1 — No caso de arrendamentos habitacionais, a presente lei é aplicável quando se verifique:

a) Uma quebra superior a 20 % dos rendimentos do agregado familiar do arrendatário face aos rendimentos do mês anterior ou do período homólogo do ano anterior; e

b) A taxa de esforço do agregado familiar do arrendatário, calculada como percentagem dos rendimentos de todos os membros daquele agregado destinada ao pagamento da renda, seja ou se torne superior a 35 %; ou

c) Uma quebra superior a 20 % dos rendimentos do agregado familiar do senhorio face aos rendimentos do mês anterior ou do período homólogo do ano anterior; e

d) Essa percentagem da quebra de rendimentos seja provocada pelo não pagamento de rendas pelos arrendatários ao abrigo do disposto na presente lei.

2 — A demonstração da quebra de rendimentos é efetuada nos termos de portaria a aprovar pelo membro do Governo responsável pela área da habitação” – Portaria n.º 91/2020, de 14 de abril, também em anexo.

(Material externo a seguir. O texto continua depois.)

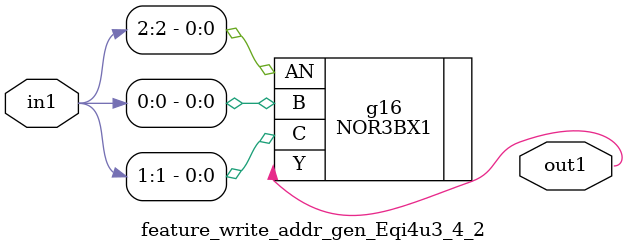
<source format=v>
`timescale 1ps / 1ps


module feature_write_addr_gen_Eqi4u3_4_2(in1, out1);
  input [2:0] in1;
  output out1;
  wire [2:0] in1;
  wire out1;
  NOR3BX1 g16(.AN (in1[2]), .B (in1[0]), .C (in1[1]), .Y (out1));
endmodule



</source>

Ora, estando o arrendatário perante alguma das situações acima enunciadas, de acordo com o artigo 4.º da referida Lei, “O senhorio só tem direito à resolução do contrato de arrendamento, por falta de pagamento das rendas vencidas nos meses em que vigore o estado de emergência e no primeiro mês subsequente, se o arrendatário não efetuar o seu pagamento, no prazo de 12 meses contados do termo desse período, em prestações mensais não inferiores a um duodécimo do montante total, pagas juntamente com a renda de cada mês”.

Pelo que, feita a prova da quebra de rendimentos sofrida pelo arrendatário, este poderá não efetuar o pagamento das rendas no momento imediato, e até ao primeiro mês subsequente ao fim do estado de emergência, não constituindo, tal situação, fundamento para resolução do contrato de arrendamento, desde que efetue o pagamento das rendas então em dívida dentro de 12 meses contados do termo desse período, em prestações não inferiores a um duodécimo do montante total em dívida, pagas juntamente com a renda de cada mês.

Importa ainda referir que os arrendatários que se vejam impossibilitados do pagamento da renda têm o dever legal de informar o senhorio, por escrito, até cinco dias antes do vencimento da primeira renda que pretendem beneficiar do regime excecional supra, juntando a documentação comprativa da quebra de rendimentos, cf. artigo 6.º da Lei em análise.